Friday, November 15, 2013

Friday Comments & a Little Branding

Happy Friday everyone.

I received a comment on the "Marketing Paradox" post from a couple of days ago (thanks for all the RT's, and thanks for the link Seth). It's anonymous so I don't think this person will mind me highlighting it:
  •  I've never understood the focus on how much a customer bets versus how much that customer loses. If Linda's handle does not multiply by 3.5 when her ROI rises from .93 to .98, then she is actually paying less to play the game. That reduction has to come from somewhere: purse reduction, lower ADW or racetrack profits, or another customer losing more money. If Linda manages to get her ROI above 1, then she becomes just another mouth for the game to feed. What the game really needs is more people losing more money, so that Linda's gain doesn't come out of the pocket of the horsemen, the ADW, or the track. That should be the (best unspoken) focus of marketing efforts. 
This person's math is fine, and he or she makes a point that racetracks, horsemen groups and others have focused on for some time. It's one reason we see Jackpot high fives and Pennsylvania track takeouts. It's 'squeeze the lemon disease'. These efforts are being followed, this very day.
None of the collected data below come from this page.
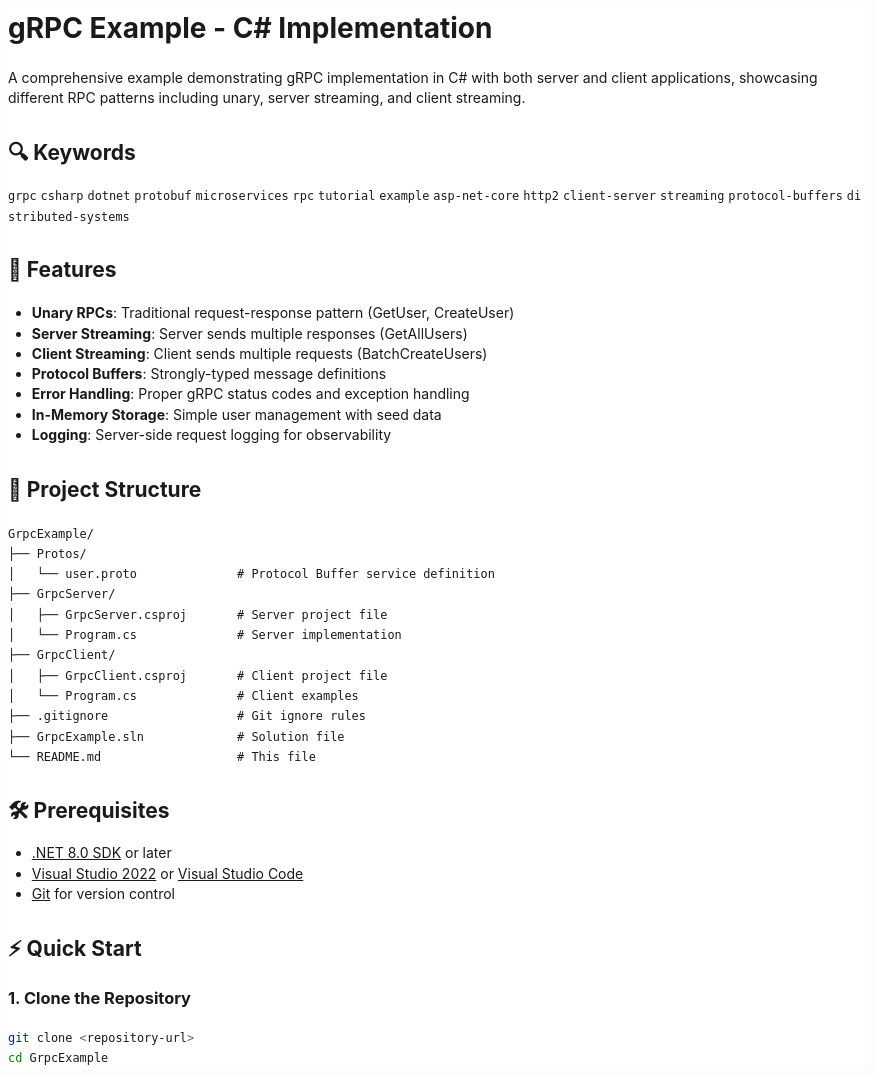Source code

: # gRPC Example - C# Implementation

A comprehensive example demonstrating gRPC implementation in C# with both server and client applications, showcasing different RPC patterns including unary, server streaming, and client streaming.

## 🔍 Keywords
`grpc` `csharp` `dotnet` `protobuf` `microservices` `rpc` `tutorial` `example` `asp-net-core` `http2` `client-server` `streaming` `protocol-buffers` `distributed-systems`

## 🚀 Features

- **Unary RPCs**: Traditional request-response pattern (GetUser, CreateUser)
- **Server Streaming**: Server sends multiple responses (GetAllUsers)
- **Client Streaming**: Client sends multiple requests (BatchCreateUsers)
- **Protocol Buffers**: Strongly-typed message definitions
- **Error Handling**: Proper gRPC status codes and exception handling
- **In-Memory Storage**: Simple user management with seed data
- **Logging**: Server-side request logging for observability

## 📁 Project Structure

```
GrpcExample/
├── Protos/
│   └── user.proto              # Protocol Buffer service definition
├── GrpcServer/
│   ├── GrpcServer.csproj       # Server project file
│   └── Program.cs              # Server implementation
├── GrpcClient/
│   ├── GrpcClient.csproj       # Client project file
│   └── Program.cs              # Client examples
├── .gitignore                  # Git ignore rules
├── GrpcExample.sln             # Solution file
└── README.md                   # This file
```

## 🛠️ Prerequisites

- [.NET 8.0 SDK](https://dotnet.microsoft.com/download/dotnet/8.0) or later
- [Visual Studio 2022](https://visualstudio.microsoft.com/) or [Visual Studio Code](https://code.visualstudio.com/)
- [Git](https://git-scm.com/) for version control

## ⚡ Quick Start

### 1. Clone the Repository
```bash
git clone <repository-url>
cd GrpcExample
```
"What we need are more people losing more money"

How does a business get "more people losing money"? You attract more people by getting them to lose at a lower rate. Then you hopefully tweak it and grow. It's not about more people losing more money, it's about more people losing money.
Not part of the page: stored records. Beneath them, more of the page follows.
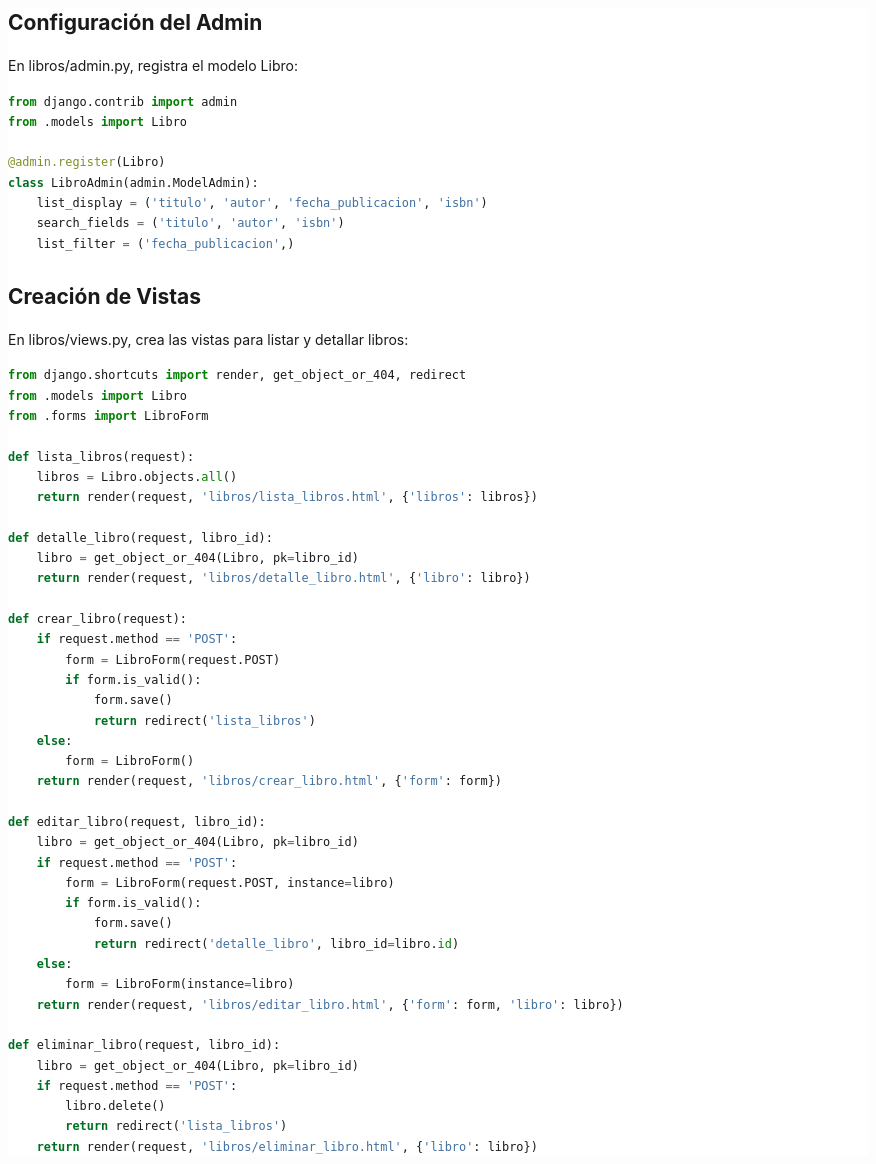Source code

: ## Configuración del Admin

En libros/admin.py, registra el modelo Libro:

```python
from django.contrib import admin
from .models import Libro

@admin.register(Libro)
class LibroAdmin(admin.ModelAdmin):
    list_display = ('titulo', 'autor', 'fecha_publicacion', 'isbn')
    search_fields = ('titulo', 'autor', 'isbn')
    list_filter = ('fecha_publicacion',)
```

## Creación de Vistas

En libros/views.py, crea las vistas para listar y detallar libros:

```python
from django.shortcuts import render, get_object_or_404, redirect
from .models import Libro
from .forms import LibroForm

def lista_libros(request):
    libros = Libro.objects.all()
    return render(request, 'libros/lista_libros.html', {'libros': libros})

def detalle_libro(request, libro_id):
    libro = get_object_or_404(Libro, pk=libro_id)
    return render(request, 'libros/detalle_libro.html', {'libro': libro})

def crear_libro(request):
    if request.method == 'POST':
        form = LibroForm(request.POST)
        if form.is_valid():
            form.save()
            return redirect('lista_libros')
    else:
        form = LibroForm()
    return render(request, 'libros/crear_libro.html', {'form': form})

def editar_libro(request, libro_id):
    libro = get_object_or_404(Libro, pk=libro_id)
    if request.method == 'POST':
        form = LibroForm(request.POST, instance=libro)
        if form.is_valid():
            form.save()
            return redirect('detalle_libro', libro_id=libro.id)
    else:
        form = LibroForm(instance=libro)
    return render(request, 'libros/editar_libro.html', {'form': form, 'libro': libro})

def eliminar_libro(request, libro_id):
    libro = get_object_or_404(Libro, pk=libro_id)
    if request.method == 'POST':
        libro.delete()
        return redirect('lista_libros')
    return render(request, 'libros/eliminar_libro.html', {'libro': libro})
```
When Vegas takeout on slot machines was 20% in the 1960's and 1970's, a few folks played them, and those few people lost a lot of money. When they dropped that takeout, it attracted more people to the slot floor. They were losing money - but losing money at a lower rate. When the volume exploded to where it is today, you are not multiplying 4,000 or 5,000 people times 15% losses, you are multiplying millions of people at 2 or 5% losses.
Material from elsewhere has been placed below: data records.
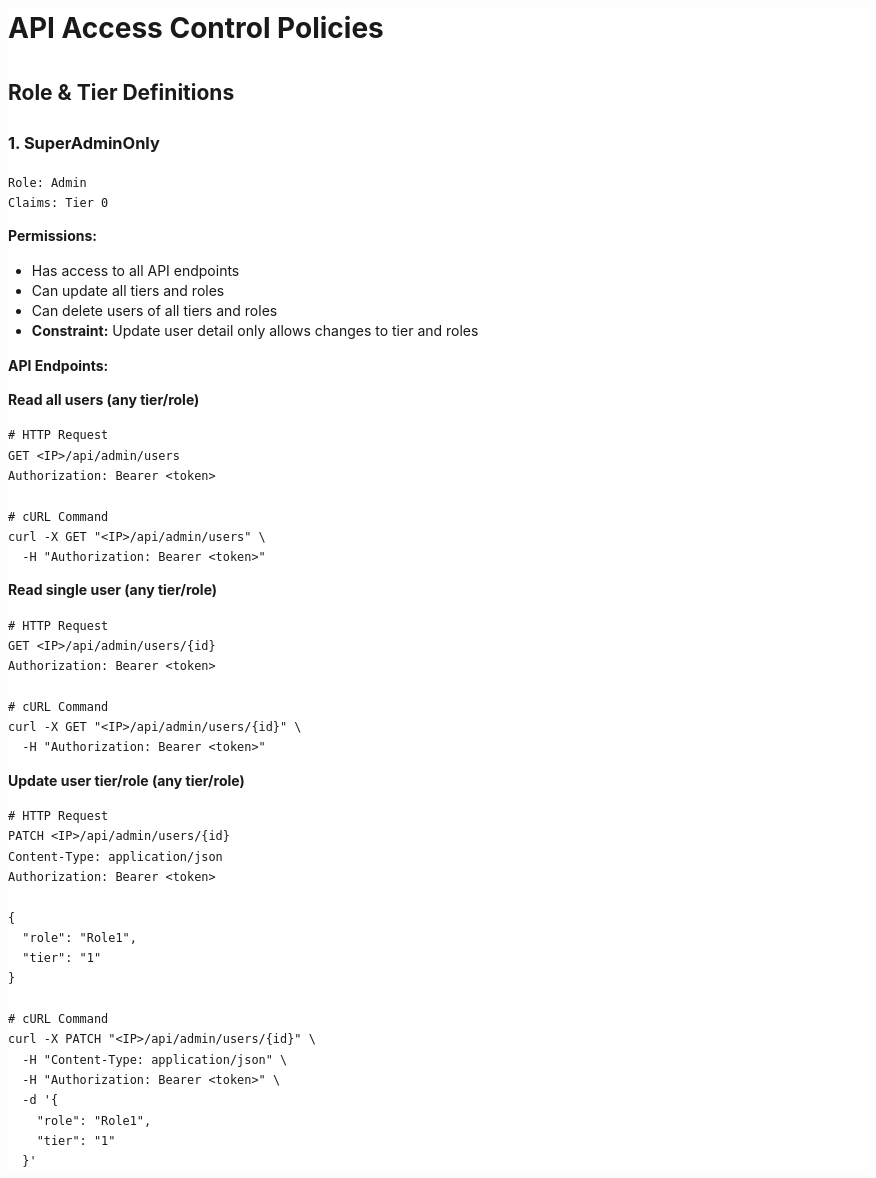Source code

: # API Access Control Policies

## Role & Tier Definitions

### 1. SuperAdminOnly
```
Role: Admin
Claims: Tier 0
```

**Permissions:**
- Has access to all API endpoints
- Can update all tiers and roles
- Can delete users of all tiers and roles
- **Constraint:** Update user detail only allows changes to tier and roles

**API Endpoints:**

**Read all users (any tier/role)**
```
# HTTP Request
GET <IP>/api/admin/users
Authorization: Bearer <token>

# cURL Command
curl -X GET "<IP>/api/admin/users" \
  -H "Authorization: Bearer <token>"
```

**Read single user (any tier/role)**
```
# HTTP Request
GET <IP>/api/admin/users/{id}
Authorization: Bearer <token>

# cURL Command
curl -X GET "<IP>/api/admin/users/{id}" \
  -H "Authorization: Bearer <token>"
```

**Update user tier/role (any tier/role)**
```
# HTTP Request
PATCH <IP>/api/admin/users/{id}
Content-Type: application/json
Authorization: Bearer <token>

{
  "role": "Role1",
  "tier": "1"
}

# cURL Command
curl -X PATCH "<IP>/api/admin/users/{id}" \
  -H "Content-Type: application/json" \
  -H "Authorization: Bearer <token>" \
  -d '{
    "role": "Role1",
    "tier": "1"
  }'
```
Betfair espoused this early on. From their annual report when asked how they arrived at a low takeout (or "win") rate:
  • "Racing knows that customers who go racing, and a) feel they had no value for money at the racecourse, and b) don’t win a single bet all day, don’t have much fun. They may not come back. In just the same way, we know that the least valuable customers to Betfair are the ones who lose all their money quickly. They go away and never come back. So, we are happy to take less off our customers per bet. Business is all about offering your customer the product he wants at the price he wants. If you can do that, he’ll spend his money with you."
Betfair has their own issues. They have data and premium charges because they don't like bots to squeeze the exchange and squeeze the average punter; they don't want big bets overhanging the market, nor do they want bookies laying off action, clogging Joe from Wales from trying to get a nibble at a price. But the fundamentals are there.

Similarly, it does not mean racing cannot have a high takeout V75 or Rainbow Six. It just needs to fundamentally offer a punt that puts to rest racing's negative branding of "you can beat a race, but you can't beat the races".

You can never attract bettors to a skill game by asking them to lose more, without attracting them first by letting them know they have a chance to win more.


4 comments:

Anonymous said...

I was the poster of the comment you quote. I’m not sure we really disagree on much. My intent was not that racing needs to squeeze the lemon, but that the focus on handle versus losses seems misguided. If Linda is playing $3,000 per month with an ROI of 0.93, and Will from Sacramento is playing $1000 per month with a more average ROI of 0.79, they are both losing the same amount, but rebate systems treat Linda better than Will. Isn’t Will closer to leaving the game than Linda?

The focus on handle rather than losses opens the door to (admittedly skilled) batch bettors who have a positive ROI (with rebate), drive annoying late odds changes, and win money from both Linda and Will.

I’m curious how poker rooms deal with this issue. Do they treat pros better than the tourists they win money from?

The bottom line is that you cannot make everyone a winner, or even close to it, especially with a blended takeout over 20%. So how do you enhance the experience so that even the losers want to keep playing? I don’t disagree that reducing the rate of losses has to be part of the solution.

Kyle said...

Both Linda and Will lost the same, but it went different places. Linda generated $600 in pari-mutuel taxes while winning $390 from fellow players for a net loss of $210. Will lost $10 bucks to his fellows while paying $200 in tax. What the industry might benefit from and might be able to take a role in promoting is improving Will's play, hence his enjoyment and hopefully his longevity. Racing is a zero sum game only for bettors, not for bet takers.

BitPlayer said...

Kyle -

Right. So racing needs 39 Wills for every Linda. And if Will's play improves, then racing needs to find someone else to lose to Linda (or Linda's ROI can drop). So does racing focus on encouraging more Wills or more Lindas?


Pull the Pocket said...

Racing attracts more Will's by attracting more Linda's and vice-versa.

Newbies playing the markets on Etrade were attracted to trying it because Linda made a few dollars buying a selling stocks on her computer, and she told all her friends. Joe, who maybe watched Rounders and told his friends he was doing okay at online poker brought them in as well. They don't all win - not even close, the majority loses, but they all think they can win.

When people go to the track they think they'll lose. Big difference.